:: Çalışma metni

Cinsel yönelim ve kimlik

Kinsey ölçeği

Heteroseksüel-Eşcinsel derecelendirme ölçeği olarak bilinen Kinsey ölçeği,[39] kişinin belirlenmiş bir zamandaki cinsel aktivesinin geçmişini ya da bölümlerini tanımlamaya çalışır. Derecelendirme 0’dan 6’ya kadardır. 0 tümüyle heteroseksüel anlamına gelirken, 6 tümüyle eşcinsel anlamına gelmektedir. Ölçekte aseksüelleri de tanımlamak için ek olarak bir de “X” vardır.[40][41] 
Yönelim ve davranış

Amerikan Psikiyatri Kurumu, Amerikan Psikologlar Birliği ve Sosyal İşçilerin Ulusal Kurumu cinsel yönelimi kişinin sadece ayrık bir özelliği olarak değil, başkalarıyla tatmin edici birliktelik kurmaya çalışan kişinin evreni olarak tanımlamıştır:[2]

« Cinsel yönelim genellikle kişinin biyolojik cinsiyeti, cinsiyet kimliği ya da yaşı gibi bir özellik olarak ele alınmaktadır. Bu perspektif eksiktir çünkü cinsel yönelim her zaman ilişkisel terimlerde kullanılır ve diğer kişilerle birliktelik kurmayı gerektirir. Cinsel eylem ve romantik çekimler, kişinin birliktelik kurduğu kişilerin biyolojik cinsiyetine göre heteroseksüel ya da eşcinsel olarak sınıflandırılmıştır. Aslında kişiye yapılan eyleme duyulan arzu kişinin heteroseksüellik, eşcinsellik ya da biseksüelliğini ifade eder. Bu eylemler el ele tutuşma, öpüşme gibi basit şeyleri de içerir. Bu nedenle cinsel yönelim, kişilerin diğer kişilerle sevgi, bağlılık, samimiyet için kurduğu kişisel birlikteliklerle tamamen bağlantılıdır. Cinsel davranışlara ek olarak bu bağlar, partnerler arasındaki cinsel olmayan sevgi hareketlerini, paylaşılmış hedefleri, karşılıklı desteği ve devam eden sadakati de içerir.[2] »

Coming out


Coming out, kişinin cinsel yönelimini ya da cinsiyet kimliğini açıklamasıdır ve çeşitli şekilde psikolojik bir süreç ya da yolculuk olarak tanımlanır ya da deneyimlenir.[42] Coming out genellikle üç evreden oluşur. İlk evre kendini bilme ve eşcinsel birlikteliklere açık olduğunu anlamadır.[43] Bu genellikle içsel çoming out olarak tanımlanır. İkinci evre kişinin diğer kişilere (örneğin aile, arkadaşlar ya da meslektaşlar) cinsel yönelimini açıklamaya karar vermesidir. 3.evre de genellikle kişinin açık bir şekilde LGBT bir birey olarak yaşamasını içerir.[44] Bugünlerde Amerika’da insanlar genellikle lisede ya da üniversite yaşlarında cinsel yönelimlerini açıklamaktadır. Lezbiyen, gay ve biseksüller (LGB), bu yaşlarda özellikle cinsel yönelimleri toplum tarafından kabul edilmediğinde diğer kişilere güvenmeyebilir veya yardım istemeyebilir.

::::
:: Çıkarılan kayıtlar

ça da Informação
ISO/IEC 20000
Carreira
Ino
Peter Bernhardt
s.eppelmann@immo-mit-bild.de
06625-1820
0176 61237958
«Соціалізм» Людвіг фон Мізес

::::
:: Çıkarılan kayıtlar

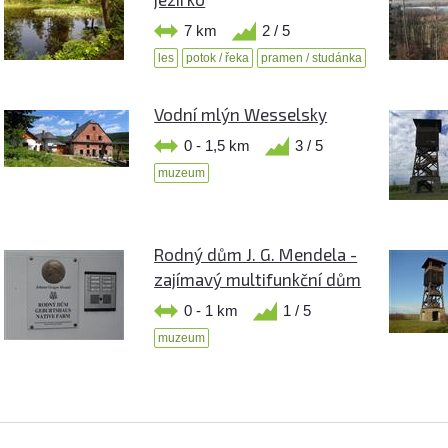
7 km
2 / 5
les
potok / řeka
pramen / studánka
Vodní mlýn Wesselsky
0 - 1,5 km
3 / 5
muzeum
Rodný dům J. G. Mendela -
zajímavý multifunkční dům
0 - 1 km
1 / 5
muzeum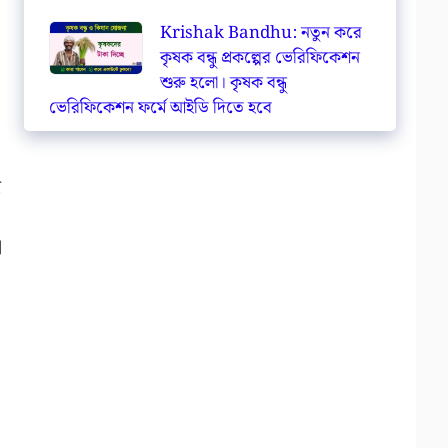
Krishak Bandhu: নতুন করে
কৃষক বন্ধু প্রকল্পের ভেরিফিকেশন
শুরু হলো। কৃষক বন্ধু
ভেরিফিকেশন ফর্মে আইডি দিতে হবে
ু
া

::::
:: Çıkarılan kayıtlar

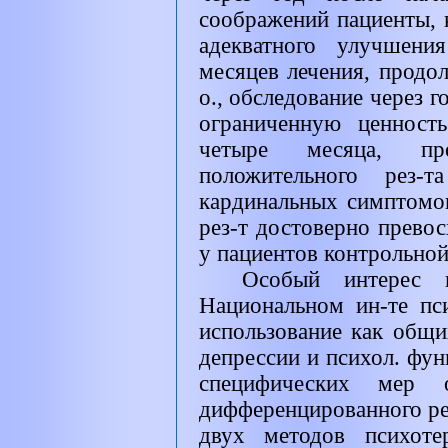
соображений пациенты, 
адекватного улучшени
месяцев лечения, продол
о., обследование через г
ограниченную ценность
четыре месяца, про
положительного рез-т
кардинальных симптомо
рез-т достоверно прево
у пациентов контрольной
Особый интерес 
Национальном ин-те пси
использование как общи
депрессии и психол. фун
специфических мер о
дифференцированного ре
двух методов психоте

::::

* Görev listesi:
(a) Çalışma metnine göre aşağıdaki soruları yanıtlayın:
(i) Kinsey ölçeğinde aseksüelleri tanımlamak için hangi işaret kullanılır?
(ii) Alıntıya göre kişinin cinsel yönelimini ifade eden eylemler hangi basit şeyleri de içerir?
(iii) Bugünlerde Amerika'da insanlar cinsel yönelimlerini genellikle hangi yaşlarda açıklamaktadır?
(b) Cinsel yönelim ve kimlik üzerine olan çalışma metnini son cümlesinden sonra devam ettirin.

* Alıştırma cevapları:
(a)
(i) "X" işareti.
(ii) El ele tutuşma ve öpüşme.
(iii) Lisede ya da üniversite yaşlarında.

(b)
Rosario, Schrimshaw, Hunter ve Braun'a (2006) göre lezbiyen, gay ve biseksüel kişilerin (LGB) cinsel kimlikleri kompleks ve zorlu bir süreçten geçmektedir. Diğer azınlık gruplarının aksine (örneğin etnik ve ırksal azınlıklar) çoğu LGB, kendi kimlikleri hakkında bir şeyler öğrenebileceği ve onlara destek verebilen kişilerin var olduğu bir toplulukta yetişmemektedir. Bunun yerine LGB’ler daha çok eşcinsellik hakkında bilgisiz ya da eşcinselliğe düşman bir toplulukta yetişmektedir.[45]
Outing, kişinin cinsel yöneliminin kendi rızası olmadan topluma ifşa edilmesidir.[46] Birçok politikacı, ünlü, askerlik hizmetlerinde çalışan kişiler ve rahiplerin kötü niyet, politik veya ahlaki nedenlerden dolayı cinsel yönelimleri ifşa edilmiştir.

 Cinsiyet kimliği

Eşcinsel yönelimin önceden kişinin kendi cinsiyetiyle bağlantılı olduğu düşünülmüştür. Örneğin bir kadına ilgi duyan bir kadının maskülen özelliklere ya da bir erkeğe ilgi duyan bir erkeğin feminen özelliklere sahip olduğu anlayışı olmuştur.[47] Ama 20.yüzyılın ortalarında cinsiyet kimliği cinsel yönelimden ayrı bir fenomen olarak görünmeye başlanmıştır.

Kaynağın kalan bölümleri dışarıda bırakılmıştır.